● Passage provided:
++++++++

It is recommended to use option {opt efficient} only for small samples where efficiency is an important consideration.
The default is to use only one in-sample prediction per observation.
{dlgtab:Display}
{phang}
{opt noiterbar} prevents {cmd:overfit} from displaying dots to show the iteration progress.
{phang}
{opt noresults} prevents {cmd:overfit} from displaying the estimated shrinkage statistics.
{phang}
{opt hist(string)} displays histograms of the shrinkage statistics and saves them into file {it:string}.gph.
{phang}
{opt showmod} displays the estimated model for each group at each iteration.
Note that {opt nbgrp} * {nbiter} estimation results will be displayed if this option is specified.
{phang}
{opt showslopes} displays the estimated slope statistics {it:alpha} and {it:delta} for each iteration.
{dlgtab:Save additional results}
{phang}
{opt savemod(string)} saves all estimated coefficients of the model into file {it:string}.dta.
In the saved file, column iter indicates the iteration number and column estnb the cestimation number for the corresponding iteration, followed by the coefficient estimates.
Note that {opt nbgrp} * {nbiter} estimation results will be saved if this option is specified.
{phang}
{opt savepred(string)} saves all predictions along with the observation and group allocation ids, iteration and estimation numbers,
and dependent variable into file {it:string}.dta.
Note that {opt _N} * {opt nbgrp} * {opt nbiter} predicted values will be saved if this option is specified.
{phang}
{opt procnb(integer)} add processor number {it:integer} in the name of temporary datasets as follows: ___{cmd:procnb}_tempdata*.
By avoiding potential conflicts, this allows safe multiprocessing.
Default value is 1. Only positive integers are allowed.
{title:Stored results}
{pstd}
{cmd:overfit} saves the following in {cmd:r()}:
{synoptset 22 tabbed}{...}
{p2col 5 20 24 2: Scalars}{p_end}
{synopt:{cmd:r(missingvalues)}}equals 1 if at least one iteration is missing, and 0 otherwise{p_end}
{synopt:{cmd:r(nbcrashes)}}number of crashes encountered when estimating the model, {it:gamma} and {it:alpha}{p_end}
{synoptset 22 tabbed}{...}
{p2col 5 20 24 2: Matrices}{p_end}
{synopt:{cmd:r(shrinkage_iter)}} estimated shrinkage statistics for each iteration.{p_end}
{synopt:{cmd:r(shrinkage_mean)}} average shrinkage statistics with their standard error in line 2.

++++++++

● Supplied data:
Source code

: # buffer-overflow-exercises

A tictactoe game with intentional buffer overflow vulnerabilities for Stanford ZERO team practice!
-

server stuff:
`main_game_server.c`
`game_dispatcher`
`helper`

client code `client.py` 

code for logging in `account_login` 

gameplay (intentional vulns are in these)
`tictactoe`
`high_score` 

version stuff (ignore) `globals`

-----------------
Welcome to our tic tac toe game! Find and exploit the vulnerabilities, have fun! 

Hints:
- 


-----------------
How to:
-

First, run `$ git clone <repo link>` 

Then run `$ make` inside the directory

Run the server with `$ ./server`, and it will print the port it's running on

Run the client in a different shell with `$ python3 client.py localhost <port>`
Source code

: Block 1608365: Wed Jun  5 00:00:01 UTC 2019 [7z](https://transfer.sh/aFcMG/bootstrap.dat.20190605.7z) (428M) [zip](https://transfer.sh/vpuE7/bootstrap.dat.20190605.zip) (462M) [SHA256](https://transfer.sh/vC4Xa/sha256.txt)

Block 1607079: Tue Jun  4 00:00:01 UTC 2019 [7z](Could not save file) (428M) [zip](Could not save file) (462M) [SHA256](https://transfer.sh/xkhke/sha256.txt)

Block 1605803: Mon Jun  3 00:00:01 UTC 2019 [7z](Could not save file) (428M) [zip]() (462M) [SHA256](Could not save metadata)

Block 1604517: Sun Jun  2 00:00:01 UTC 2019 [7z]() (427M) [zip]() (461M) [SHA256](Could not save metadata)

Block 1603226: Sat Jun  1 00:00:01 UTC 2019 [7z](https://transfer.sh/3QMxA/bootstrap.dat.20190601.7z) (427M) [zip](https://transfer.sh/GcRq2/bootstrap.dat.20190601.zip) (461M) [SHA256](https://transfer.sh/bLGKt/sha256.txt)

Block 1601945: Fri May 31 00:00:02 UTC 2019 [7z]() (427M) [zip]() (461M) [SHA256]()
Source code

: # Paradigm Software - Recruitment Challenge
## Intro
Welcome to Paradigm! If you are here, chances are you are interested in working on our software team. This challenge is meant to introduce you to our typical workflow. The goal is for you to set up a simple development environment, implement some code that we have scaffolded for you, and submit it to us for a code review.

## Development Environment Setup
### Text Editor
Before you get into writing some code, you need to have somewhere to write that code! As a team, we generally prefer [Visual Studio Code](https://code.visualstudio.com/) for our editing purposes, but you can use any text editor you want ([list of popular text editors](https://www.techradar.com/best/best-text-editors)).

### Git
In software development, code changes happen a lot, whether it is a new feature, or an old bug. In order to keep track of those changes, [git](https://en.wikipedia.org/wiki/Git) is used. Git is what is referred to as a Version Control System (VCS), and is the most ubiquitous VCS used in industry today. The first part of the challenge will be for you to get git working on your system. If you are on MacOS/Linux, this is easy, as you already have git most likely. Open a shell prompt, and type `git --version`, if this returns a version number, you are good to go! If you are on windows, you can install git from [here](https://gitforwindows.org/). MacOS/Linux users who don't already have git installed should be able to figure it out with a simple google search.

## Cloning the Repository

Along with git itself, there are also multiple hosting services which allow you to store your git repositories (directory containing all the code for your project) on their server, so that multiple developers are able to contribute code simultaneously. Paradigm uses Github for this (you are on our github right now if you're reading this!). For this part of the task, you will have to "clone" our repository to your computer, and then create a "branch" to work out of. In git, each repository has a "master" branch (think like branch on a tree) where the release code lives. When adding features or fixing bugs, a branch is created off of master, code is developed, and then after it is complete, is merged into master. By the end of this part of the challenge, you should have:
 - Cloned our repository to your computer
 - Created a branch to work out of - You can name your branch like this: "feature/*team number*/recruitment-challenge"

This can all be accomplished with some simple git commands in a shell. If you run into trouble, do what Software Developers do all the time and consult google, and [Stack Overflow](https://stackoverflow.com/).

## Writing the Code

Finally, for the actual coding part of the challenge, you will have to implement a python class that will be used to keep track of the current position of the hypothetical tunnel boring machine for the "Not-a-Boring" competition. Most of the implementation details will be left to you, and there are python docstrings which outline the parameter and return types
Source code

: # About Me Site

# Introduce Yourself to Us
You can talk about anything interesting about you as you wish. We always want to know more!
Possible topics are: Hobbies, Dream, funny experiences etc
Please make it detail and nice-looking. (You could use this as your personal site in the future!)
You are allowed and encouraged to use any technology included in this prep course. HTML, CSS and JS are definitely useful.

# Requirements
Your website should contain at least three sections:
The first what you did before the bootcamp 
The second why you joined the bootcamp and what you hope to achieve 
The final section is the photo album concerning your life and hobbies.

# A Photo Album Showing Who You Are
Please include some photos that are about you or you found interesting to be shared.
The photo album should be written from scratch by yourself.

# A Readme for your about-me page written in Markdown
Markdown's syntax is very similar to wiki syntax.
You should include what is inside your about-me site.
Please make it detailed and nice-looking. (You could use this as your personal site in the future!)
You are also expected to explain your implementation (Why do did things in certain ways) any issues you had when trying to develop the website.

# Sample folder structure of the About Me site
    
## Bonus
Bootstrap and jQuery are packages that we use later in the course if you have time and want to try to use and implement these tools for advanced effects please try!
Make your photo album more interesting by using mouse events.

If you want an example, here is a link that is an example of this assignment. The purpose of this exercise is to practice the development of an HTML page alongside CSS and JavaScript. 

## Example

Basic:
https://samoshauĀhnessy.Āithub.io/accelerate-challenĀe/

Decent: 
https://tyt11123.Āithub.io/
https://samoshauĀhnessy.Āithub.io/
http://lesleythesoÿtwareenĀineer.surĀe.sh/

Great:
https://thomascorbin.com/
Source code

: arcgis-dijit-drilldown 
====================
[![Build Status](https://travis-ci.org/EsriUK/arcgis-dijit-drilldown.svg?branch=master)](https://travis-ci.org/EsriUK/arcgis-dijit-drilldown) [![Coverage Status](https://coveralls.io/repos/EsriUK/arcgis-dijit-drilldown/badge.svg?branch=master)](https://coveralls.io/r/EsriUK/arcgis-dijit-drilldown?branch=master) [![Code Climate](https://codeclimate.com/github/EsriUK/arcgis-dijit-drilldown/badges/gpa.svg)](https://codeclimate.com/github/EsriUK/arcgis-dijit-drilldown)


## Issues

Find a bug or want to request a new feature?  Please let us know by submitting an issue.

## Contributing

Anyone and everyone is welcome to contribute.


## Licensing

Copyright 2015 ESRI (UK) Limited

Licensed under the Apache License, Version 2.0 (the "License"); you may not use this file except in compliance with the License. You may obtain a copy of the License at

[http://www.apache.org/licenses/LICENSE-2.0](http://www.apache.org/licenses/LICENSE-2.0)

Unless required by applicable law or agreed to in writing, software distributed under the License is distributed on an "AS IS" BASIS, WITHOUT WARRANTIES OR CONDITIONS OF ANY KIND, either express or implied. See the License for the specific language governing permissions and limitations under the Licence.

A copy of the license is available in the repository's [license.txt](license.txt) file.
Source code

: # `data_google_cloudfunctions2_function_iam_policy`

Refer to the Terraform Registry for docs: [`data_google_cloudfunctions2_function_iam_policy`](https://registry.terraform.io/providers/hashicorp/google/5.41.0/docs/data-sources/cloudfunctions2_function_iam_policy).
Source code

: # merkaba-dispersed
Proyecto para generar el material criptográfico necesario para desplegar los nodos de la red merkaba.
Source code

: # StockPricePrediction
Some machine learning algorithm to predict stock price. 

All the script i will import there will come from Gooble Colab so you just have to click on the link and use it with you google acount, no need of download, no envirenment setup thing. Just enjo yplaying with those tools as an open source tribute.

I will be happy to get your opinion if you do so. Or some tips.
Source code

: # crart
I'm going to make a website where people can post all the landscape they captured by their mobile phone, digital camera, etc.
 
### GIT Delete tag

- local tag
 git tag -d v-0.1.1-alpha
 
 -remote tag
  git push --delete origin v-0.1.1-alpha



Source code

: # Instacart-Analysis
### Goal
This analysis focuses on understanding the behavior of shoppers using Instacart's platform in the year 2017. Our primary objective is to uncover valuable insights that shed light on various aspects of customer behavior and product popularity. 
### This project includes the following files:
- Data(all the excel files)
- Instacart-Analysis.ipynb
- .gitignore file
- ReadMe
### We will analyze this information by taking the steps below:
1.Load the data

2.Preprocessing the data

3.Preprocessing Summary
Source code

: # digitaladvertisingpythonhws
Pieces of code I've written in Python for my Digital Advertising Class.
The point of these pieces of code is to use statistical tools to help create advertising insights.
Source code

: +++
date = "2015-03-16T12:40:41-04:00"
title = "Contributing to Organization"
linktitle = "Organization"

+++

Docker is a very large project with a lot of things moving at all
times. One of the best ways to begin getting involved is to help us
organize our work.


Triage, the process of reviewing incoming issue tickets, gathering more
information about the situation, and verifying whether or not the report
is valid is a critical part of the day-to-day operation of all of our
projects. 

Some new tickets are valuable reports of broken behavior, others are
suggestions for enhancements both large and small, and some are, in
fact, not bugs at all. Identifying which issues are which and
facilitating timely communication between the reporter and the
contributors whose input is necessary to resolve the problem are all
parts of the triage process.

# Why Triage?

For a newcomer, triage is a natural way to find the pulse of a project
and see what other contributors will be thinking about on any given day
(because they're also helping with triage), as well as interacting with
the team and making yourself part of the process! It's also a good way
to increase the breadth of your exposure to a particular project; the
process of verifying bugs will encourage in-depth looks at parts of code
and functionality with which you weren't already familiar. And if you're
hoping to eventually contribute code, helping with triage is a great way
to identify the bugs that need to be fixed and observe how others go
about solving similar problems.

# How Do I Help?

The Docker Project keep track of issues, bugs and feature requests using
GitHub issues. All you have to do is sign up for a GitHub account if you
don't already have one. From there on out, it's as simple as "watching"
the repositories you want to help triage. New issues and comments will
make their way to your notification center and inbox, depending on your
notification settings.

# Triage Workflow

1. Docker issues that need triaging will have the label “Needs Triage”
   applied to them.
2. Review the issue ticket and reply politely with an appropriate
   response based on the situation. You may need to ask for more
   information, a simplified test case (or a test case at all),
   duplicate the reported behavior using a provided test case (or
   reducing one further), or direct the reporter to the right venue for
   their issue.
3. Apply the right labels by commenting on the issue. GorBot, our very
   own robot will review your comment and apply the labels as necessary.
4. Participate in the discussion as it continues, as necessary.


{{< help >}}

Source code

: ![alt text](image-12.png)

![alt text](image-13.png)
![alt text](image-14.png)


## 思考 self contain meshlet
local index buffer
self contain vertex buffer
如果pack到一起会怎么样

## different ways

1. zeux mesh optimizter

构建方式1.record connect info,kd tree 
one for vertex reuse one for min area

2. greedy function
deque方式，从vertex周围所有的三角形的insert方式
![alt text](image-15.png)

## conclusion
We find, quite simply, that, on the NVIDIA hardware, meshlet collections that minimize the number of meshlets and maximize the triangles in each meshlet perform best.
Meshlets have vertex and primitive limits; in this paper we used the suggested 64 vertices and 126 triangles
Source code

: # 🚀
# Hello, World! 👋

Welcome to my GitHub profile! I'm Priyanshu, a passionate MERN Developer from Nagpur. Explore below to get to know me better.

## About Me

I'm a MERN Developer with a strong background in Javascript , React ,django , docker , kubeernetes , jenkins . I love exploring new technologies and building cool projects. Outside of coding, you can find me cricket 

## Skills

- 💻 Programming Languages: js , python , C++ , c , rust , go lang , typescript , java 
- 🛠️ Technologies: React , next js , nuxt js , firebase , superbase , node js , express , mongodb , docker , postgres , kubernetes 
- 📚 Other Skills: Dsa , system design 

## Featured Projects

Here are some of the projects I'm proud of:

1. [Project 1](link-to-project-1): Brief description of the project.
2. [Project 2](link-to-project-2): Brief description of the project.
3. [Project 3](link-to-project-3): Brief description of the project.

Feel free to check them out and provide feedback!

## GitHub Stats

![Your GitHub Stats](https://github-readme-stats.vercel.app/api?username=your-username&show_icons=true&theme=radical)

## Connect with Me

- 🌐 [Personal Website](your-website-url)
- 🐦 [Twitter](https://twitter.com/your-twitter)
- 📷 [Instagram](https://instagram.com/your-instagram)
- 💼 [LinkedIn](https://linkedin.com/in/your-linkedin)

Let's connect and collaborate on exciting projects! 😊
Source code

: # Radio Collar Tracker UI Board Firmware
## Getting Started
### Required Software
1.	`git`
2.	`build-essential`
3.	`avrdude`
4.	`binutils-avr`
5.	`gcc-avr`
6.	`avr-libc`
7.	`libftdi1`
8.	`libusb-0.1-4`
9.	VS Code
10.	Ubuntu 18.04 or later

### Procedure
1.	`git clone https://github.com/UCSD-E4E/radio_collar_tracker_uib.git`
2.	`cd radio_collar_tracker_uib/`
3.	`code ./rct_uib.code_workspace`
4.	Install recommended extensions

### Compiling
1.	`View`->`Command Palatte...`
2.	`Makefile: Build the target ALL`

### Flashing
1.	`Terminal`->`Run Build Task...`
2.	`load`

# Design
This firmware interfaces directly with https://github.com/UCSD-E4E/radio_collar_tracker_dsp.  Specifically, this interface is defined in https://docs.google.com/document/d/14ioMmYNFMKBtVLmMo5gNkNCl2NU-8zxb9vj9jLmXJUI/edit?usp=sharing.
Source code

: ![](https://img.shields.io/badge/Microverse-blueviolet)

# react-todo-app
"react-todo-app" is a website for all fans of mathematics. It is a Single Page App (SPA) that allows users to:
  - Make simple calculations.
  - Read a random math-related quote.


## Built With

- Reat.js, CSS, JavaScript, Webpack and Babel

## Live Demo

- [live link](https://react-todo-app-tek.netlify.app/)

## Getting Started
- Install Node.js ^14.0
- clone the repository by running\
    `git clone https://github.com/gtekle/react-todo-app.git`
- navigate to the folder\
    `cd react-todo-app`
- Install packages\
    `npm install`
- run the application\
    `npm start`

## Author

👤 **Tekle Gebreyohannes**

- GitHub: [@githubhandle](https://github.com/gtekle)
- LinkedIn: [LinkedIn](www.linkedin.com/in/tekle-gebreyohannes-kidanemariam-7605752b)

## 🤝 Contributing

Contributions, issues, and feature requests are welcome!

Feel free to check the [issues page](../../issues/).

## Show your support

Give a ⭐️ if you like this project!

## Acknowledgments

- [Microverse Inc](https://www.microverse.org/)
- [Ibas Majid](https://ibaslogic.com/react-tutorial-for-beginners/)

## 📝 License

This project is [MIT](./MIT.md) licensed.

++++++++

● Tasks and exercises:
1. From the overfit help text, duplicate the portion that starts at "It is recommended" and ends at "at each iteration.".
2. What default value does the overfit help text give for the procnb option?

● Solutions to the problems:
1.
It is recommended to use option {opt efficient} only for small samples where efficiency is an important consideration.
The default is to use only one in-sample prediction per observation.
{dlgtab:Display}
{phang}
{opt noiterbar} prevents {cmd:overfit} from displaying dots to show the iteration progress.
{phang}
{opt noresults} prevents {cmd:overfit} from displaying the estimated shrinkage statistics.
{phang}
{opt hist(string)} displays histograms of the shrinkage statistics and saves them into file {it:string}.gph.
{phang}
{opt showmod} displays the estimated model for each group at each iteration.

2. The default value is 1.